TASK OBJECTIVE: Go through the entries below and print each one exactly, leaving out pictures.
SOURCE MATERIAL Start Marker
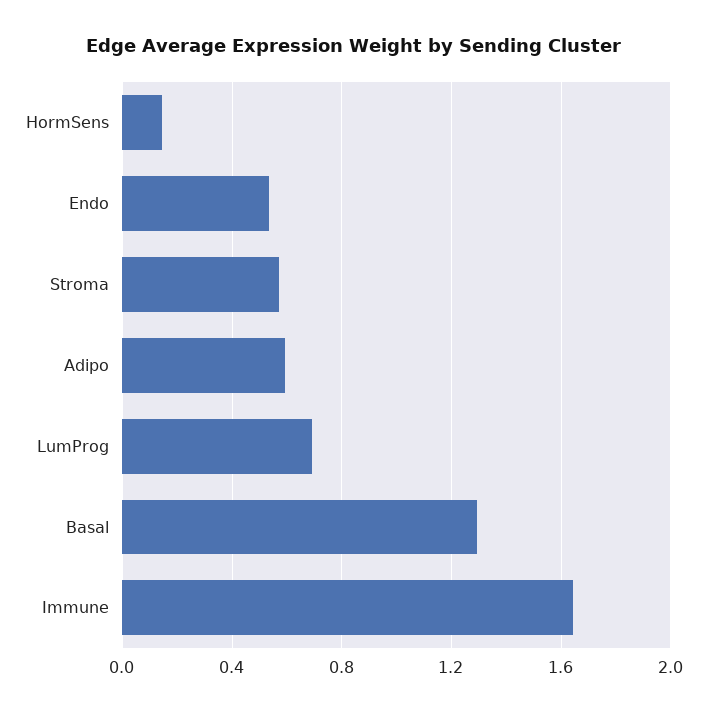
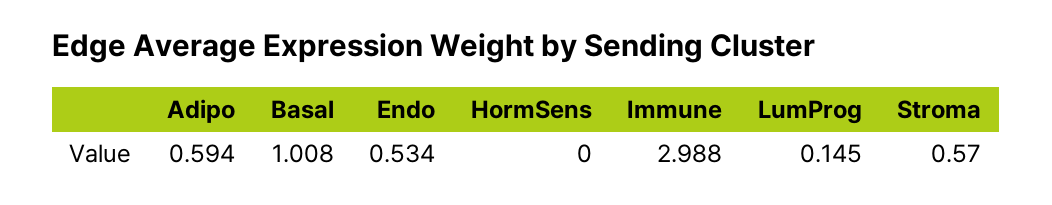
  {
-   "HormSens": 0.15,
+   "HormSens": 0,
    "Endo": 0.534,
    "Stroma": 0.57,
    "Adipo": 0.594,
-   "LumProg": 0.7,
+   "LumProg": 0.145,
-   "Basal": 1.3,
+   "Basal": 1.008,
-   "Immune": 1.65
+   "Immune": 2.988
  }

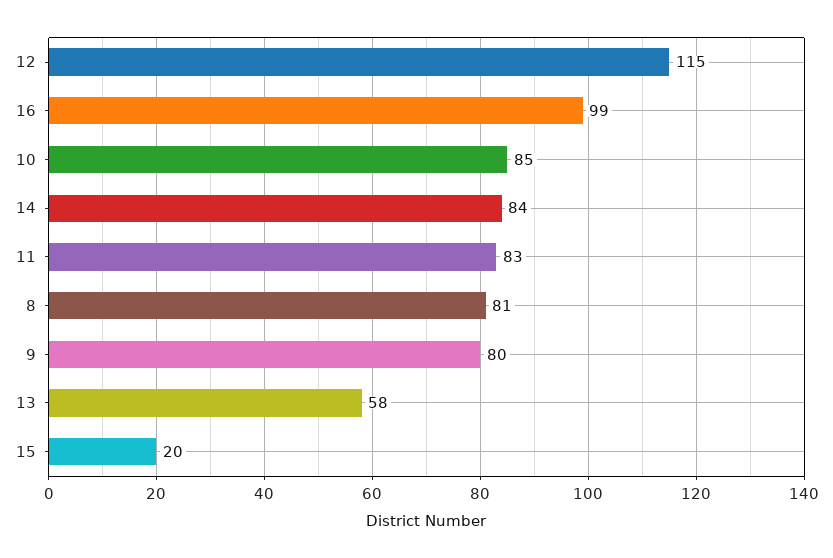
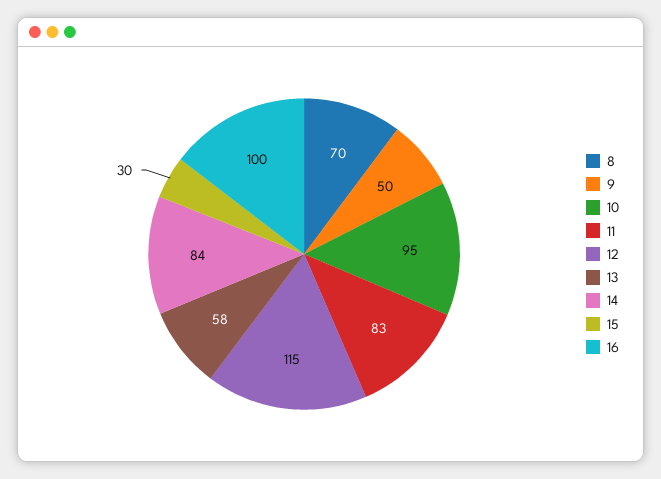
  {
    "12": 115,
-   "16": 99,
+   "16": 100,
-   "10": 85,
+   "10": 95,
    "14": 84,
    "11": 83,
-   "8": 81,
+   "8": 70,
-   "9": 80,
+   "9": 50,
    "13": 58,
-   "15": 20
+   "15": 30
  }

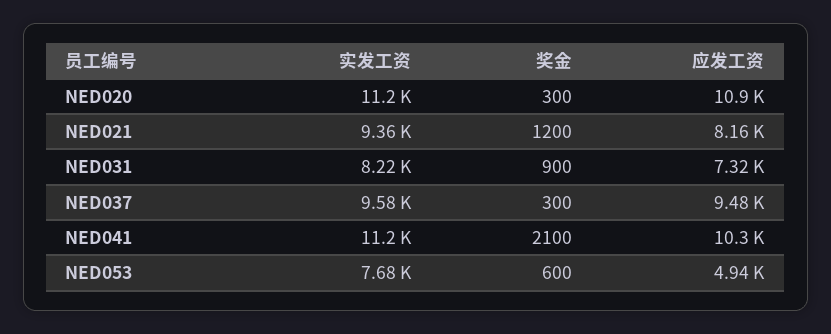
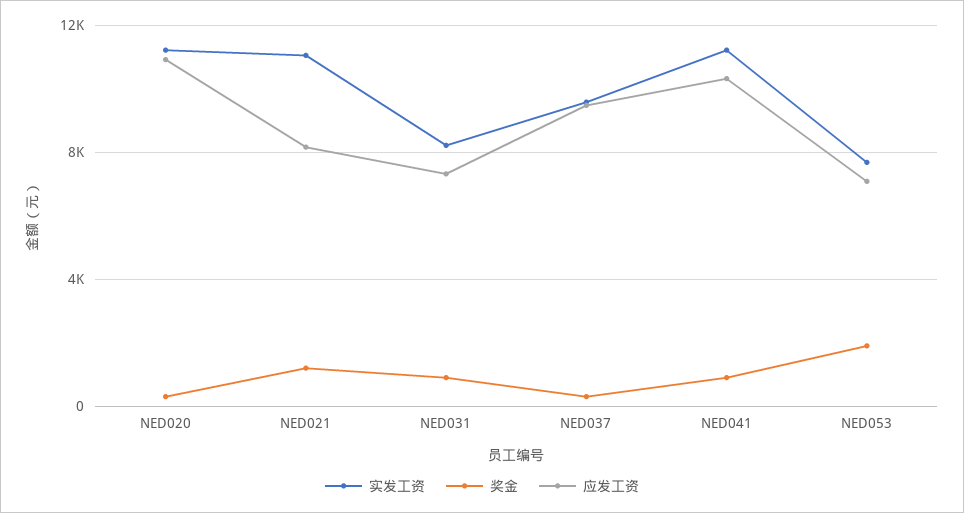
  {
    "实发工资": {
      "NED020": 11200,
-     "NED021": 9360,
+     "NED021": 11000,
      "NED031": 8220,
      "NED037": 9580,
      "NED041": 11200,
      "NED053": 7680
    },
    "奖金": {
      "NED020": 300,
      "NED021": 1200,
      "NED031": 900,
      "NED037": 300,
-     "NED041": 2100,
+     "NED041": 1000,
-     "NED053": 600
+     "NED053": 2000
    },
    "应发工资": {
      "NED020": 10900,
      "NED021": 8160,
      "NED031": 7320,
      "NED037": 9480,
      "NED041": 10300,
-     "NED053": 4940
+     "NED053": 7000
    }
  }

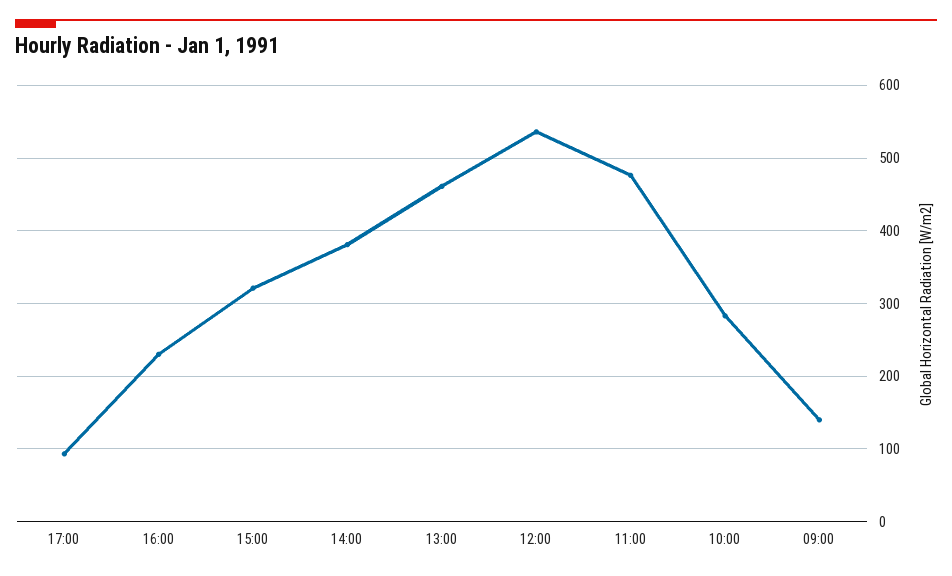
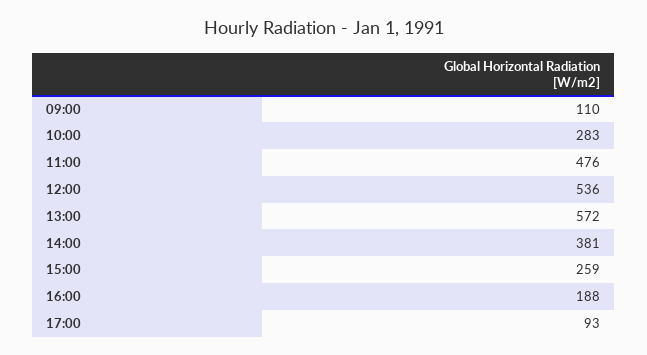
  {
    "17:00": 93,
-   "16:00": 230,
+   "16:00": 188,
-   "15:00": 320,
+   "15:00": 259,
    "14:00": 381,
-   "13:00": 460,
+   "13:00": 572,
    "12:00": 536,
    "11:00": 476,
    "10:00": 283,
-   "09:00": 140
+   "09:00": 110
  }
SOURCE MATERIAL End Marker
TASK RESULT:
  {
-   "HormSens": 0.15,
+   "HormSens": 0,
    "Endo": 0.534,
    "Stroma": 0.57,
    "Adipo": 0.594,
-   "LumProg": 0.7,
+   "LumProg": 0.145,
-   "Basal": 1.3,
+   "Basal": 1.008,
-   "Immune": 1.65
+   "Immune": 2.988
  }

  {
    "12": 115,
-   "16": 99,
+   "16": 100,
-   "10": 85,
+   "10": 95,
    "14": 84,
    "11": 83,
-   "8": 81,
+   "8": 70,
-   "9": 80,
+   "9": 50,
    "13": 58,
-   "15": 20
+   "15": 30
  }

  {
    "实发工资": {
      "NED020": 11200,
-     "NED021": 9360,
+     "NED021": 11000,
      "NED031": 8220,
      "NED037": 9580,
      "NED041": 11200,
      "NED053": 7680
    },
    "奖金": {
      "NED020": 300,
      "NED021": 1200,
      "NED031": 900,
      "NED037": 300,
-     "NED041": 2100,
+     "NED041": 1000,
-     "NED053": 600
+     "NED053": 2000
    },
    "应发工资": {
      "NED020": 10900,
      "NED021": 8160,
      "NED031": 7320,
      "NED037": 9480,
      "NED041": 10300,
-     "NED053": 4940
+     "NED053": 7000
    }
  }

  {
    "17:00": 93,
-   "16:00": 230,
+   "16:00": 188,
-   "15:00": 320,
+   "15:00": 259,
    "14:00": 381,
-   "13:00": 460,
+   "13:00": 572,
    "12:00": 536,
    "11:00": 476,
    "10:00": 283,
-   "09:00": 140
+   "09:00": 110
  }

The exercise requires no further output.